Y, como era costumbre, regresó con más que la victoria.

Trajó tesoros de las tierras conquistadas, entre ellos uno que no parecía muy especial: un reloj de sol hemisférico, o hemiciclo, saqueado de la capturada colonia griega de Catania en la isla de Sicilia.

Era un gran bloque de mármol con una cavidad hemisférica y líneas talladas para marcar el tiempo según la sombra proyectada por un gnomon, que estaba en la parte superior.

Como una muestra tangible del triunfo, fue eregido sobre una columna nada menos que en el Forum Magnum, el núcleo de la vida diaria de Roma, centro comercial y escenario de procesiones y elecciones, de discursos, juicios penales y combates de gladiadores. 

Los hemiciclos fueron creados por el astrónomo griego Aristarco de Samos alrededor del 280 a.C. (Aquí, uno romano del siglo I, al que le falta el gnomon arriba).

Era el primer reloj de sol público de Roma, y el que estuviera calibrado para la hora y el calendario de Sicilia, que eran un tanto distintos, no pareció importar.

Pero lo que empezó siendo un símbolo de victoria pronto se convirtió en una herramienta de control.

Los romanos se obsesionaron con esos artilugios, y empezaron a aparecer por toda la República, injiriendo en la vida cotidiana al regular las actividades de los ciudadanos.

Ante la intromisión de esa nueva tecnología no tardaron en alzarse voces de protesta, como la que este dramaturgo exasperado puso en boca de un personaje:

"Maldito sea el hombre que descubrió las horas y, sí, el que instaló aquí un reloj de sol, que ha hecho trizas el día, ¡pobre de mí!

□ □ □ □ □

- [Conjunto de tareas]:
(A) Responde estas preguntas según el fragmento sobre el reloj de sol:
(i) ¿De qué colonia griega se saqueó el reloj de sol, y en qué isla estaba?
(ii) ¿Quién creó los hemiciclos y alrededor de qué año?
(iii) ¿Dónde se erigió el reloj de sol en Roma?
(B) ¿Puedes proseguir el fragmento sobre el reloj de sol a partir de donde se detiene?

- [Datos proporcionados]:
□ □ □ □ □

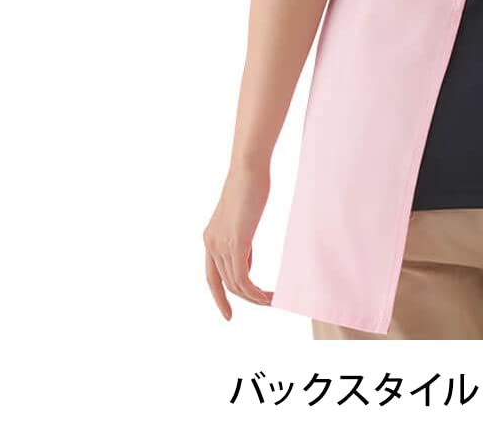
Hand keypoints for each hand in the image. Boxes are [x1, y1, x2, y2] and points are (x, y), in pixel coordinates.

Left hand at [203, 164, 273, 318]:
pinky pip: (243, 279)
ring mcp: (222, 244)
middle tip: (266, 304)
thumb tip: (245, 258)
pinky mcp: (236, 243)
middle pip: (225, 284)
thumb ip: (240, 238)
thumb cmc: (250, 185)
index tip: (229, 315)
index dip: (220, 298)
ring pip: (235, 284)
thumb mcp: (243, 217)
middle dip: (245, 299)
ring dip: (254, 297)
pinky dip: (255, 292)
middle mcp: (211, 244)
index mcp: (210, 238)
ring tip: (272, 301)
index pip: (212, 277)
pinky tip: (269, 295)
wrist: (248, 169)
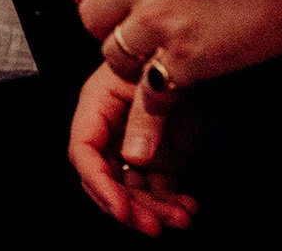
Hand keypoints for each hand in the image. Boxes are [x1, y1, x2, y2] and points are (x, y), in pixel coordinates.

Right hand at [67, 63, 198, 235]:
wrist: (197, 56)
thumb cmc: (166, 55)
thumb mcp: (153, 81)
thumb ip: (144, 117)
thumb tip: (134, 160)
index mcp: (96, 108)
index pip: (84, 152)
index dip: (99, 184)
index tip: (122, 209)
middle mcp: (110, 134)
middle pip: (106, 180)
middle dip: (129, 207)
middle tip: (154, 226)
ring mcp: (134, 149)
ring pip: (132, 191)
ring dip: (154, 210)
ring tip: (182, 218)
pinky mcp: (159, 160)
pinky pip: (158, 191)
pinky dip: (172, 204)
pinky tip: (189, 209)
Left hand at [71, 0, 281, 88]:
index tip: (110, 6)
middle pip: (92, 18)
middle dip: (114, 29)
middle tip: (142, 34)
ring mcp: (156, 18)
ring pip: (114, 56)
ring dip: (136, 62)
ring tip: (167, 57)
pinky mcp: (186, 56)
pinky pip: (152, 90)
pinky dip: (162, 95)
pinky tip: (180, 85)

□ □ □ □ □

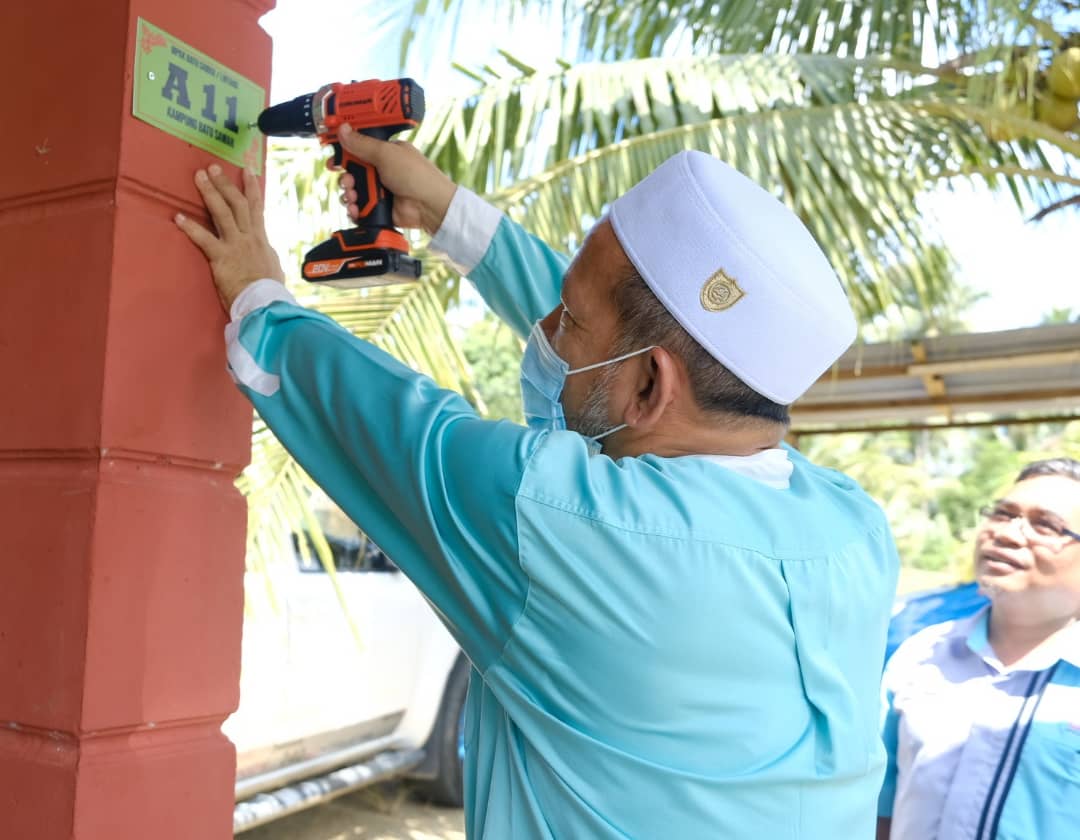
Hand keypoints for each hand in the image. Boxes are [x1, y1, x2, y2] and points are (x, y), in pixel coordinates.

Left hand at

□ □ □ □ □

- [Resultados del ejercicio]:
(A)
(i) De la colonia griega de Catania, en la isla de Sicilia.
(ii) El astrónomo griego Aristarco de Samos, alrededor del 280 a.C.
(iii) Sobre una columna en el Forum Magnum.

(B)
"Cuando era niño, mi estómago era el único reloj de sol, de lejos el mejor y más auténtico comparado con todos estos.

"Solía ​​advertirme que comiera, donquiera que estuviera.

"Pero ahora no se come a menos que lo diga el Sol. De hecho, la ciudad está tan llena de relojes de sol que la mayoría de la gente se arrastra, marchitada de hambre".

Ese lamento desesperado fue escrito por Plautus, y no fue el único.

Otro escritor calificó los relojes de sol de "odiosos" y llamó a derribarlos con palancas, señaló Rooney.

 

Contando las horas

El uso de relojes públicos, no obstante, era extendido desde mucho antes en otras ciudades del mundo.

Y maneras de medir el tiempo existían desde al menos la Edad de Bronce.

El primer dispositivo fue probablemente el gnomon, que data de alrededor del 3500 a.C. Era sencillamente un palo o pilar vertical, y la longitud de la sombra que proyectaba indicaba la hora del día.

En el siglo VIII a.C. los egípcios tenían relojes de sombra, con una base plana, que tenía inscritas divisiones horarias, y un travesaño elevado en un extremo.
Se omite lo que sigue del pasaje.